**Aim of the exercise:** How many lines below contain the string "makeQuery"? Reply with the number only.

**Stored data:**
......

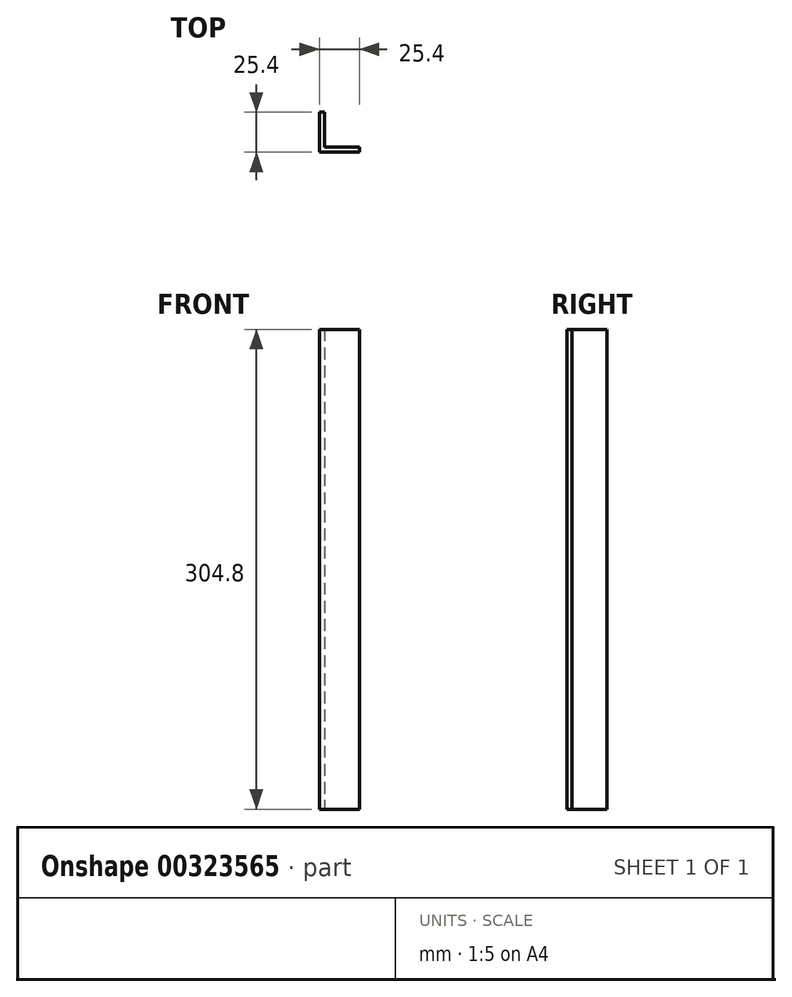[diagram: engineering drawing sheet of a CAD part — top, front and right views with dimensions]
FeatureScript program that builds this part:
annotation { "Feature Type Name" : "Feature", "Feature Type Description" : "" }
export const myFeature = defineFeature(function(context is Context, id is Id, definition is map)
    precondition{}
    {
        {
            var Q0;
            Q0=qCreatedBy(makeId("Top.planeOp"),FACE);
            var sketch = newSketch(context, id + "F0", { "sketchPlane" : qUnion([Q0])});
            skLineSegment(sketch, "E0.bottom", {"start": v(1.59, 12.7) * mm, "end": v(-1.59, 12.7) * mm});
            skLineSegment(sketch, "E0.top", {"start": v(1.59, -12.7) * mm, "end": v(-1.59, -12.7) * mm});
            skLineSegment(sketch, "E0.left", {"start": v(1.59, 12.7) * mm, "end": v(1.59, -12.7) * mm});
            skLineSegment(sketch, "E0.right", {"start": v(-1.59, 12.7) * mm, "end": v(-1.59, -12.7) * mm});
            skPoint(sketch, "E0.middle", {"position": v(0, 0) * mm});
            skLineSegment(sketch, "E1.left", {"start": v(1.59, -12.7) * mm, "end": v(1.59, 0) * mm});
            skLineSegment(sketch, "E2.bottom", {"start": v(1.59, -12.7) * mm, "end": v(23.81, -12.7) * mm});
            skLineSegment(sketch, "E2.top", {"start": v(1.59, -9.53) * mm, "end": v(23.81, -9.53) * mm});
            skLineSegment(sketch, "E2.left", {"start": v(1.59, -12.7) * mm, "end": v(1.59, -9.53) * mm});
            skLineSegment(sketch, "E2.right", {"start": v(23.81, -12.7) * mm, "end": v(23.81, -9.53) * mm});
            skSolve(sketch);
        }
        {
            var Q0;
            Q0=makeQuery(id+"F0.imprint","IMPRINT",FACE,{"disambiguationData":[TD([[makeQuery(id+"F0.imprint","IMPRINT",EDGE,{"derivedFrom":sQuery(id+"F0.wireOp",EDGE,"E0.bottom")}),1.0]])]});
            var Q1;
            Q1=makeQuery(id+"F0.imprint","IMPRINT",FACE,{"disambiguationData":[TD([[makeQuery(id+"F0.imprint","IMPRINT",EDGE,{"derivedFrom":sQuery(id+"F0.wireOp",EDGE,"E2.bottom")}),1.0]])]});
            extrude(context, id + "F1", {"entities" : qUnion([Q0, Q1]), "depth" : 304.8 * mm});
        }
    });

......

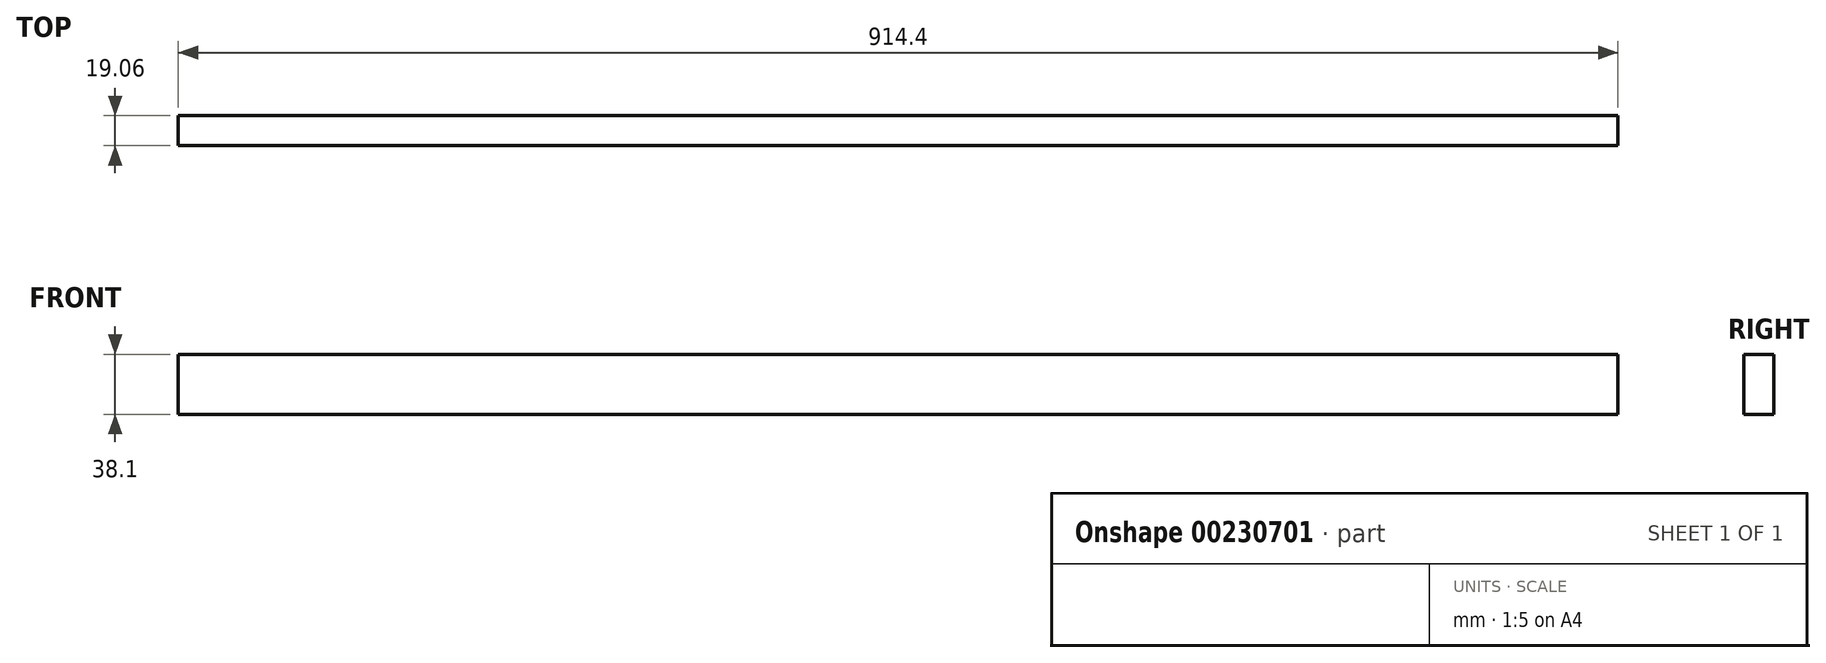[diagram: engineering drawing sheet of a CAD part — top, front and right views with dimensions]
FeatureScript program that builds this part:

......

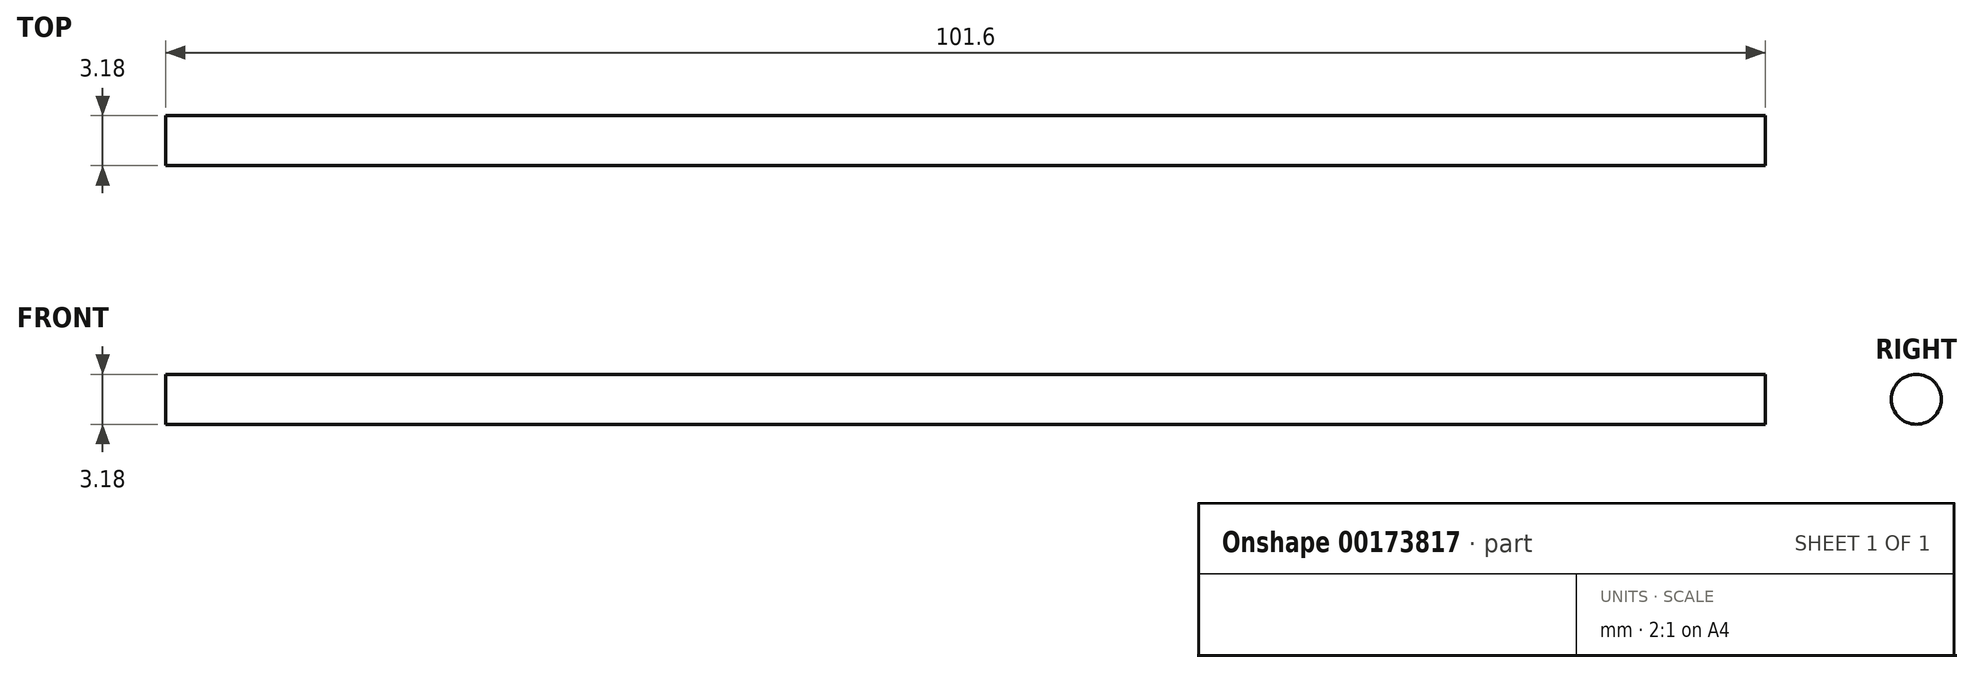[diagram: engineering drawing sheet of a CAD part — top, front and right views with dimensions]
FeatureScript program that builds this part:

......

**The response:** 2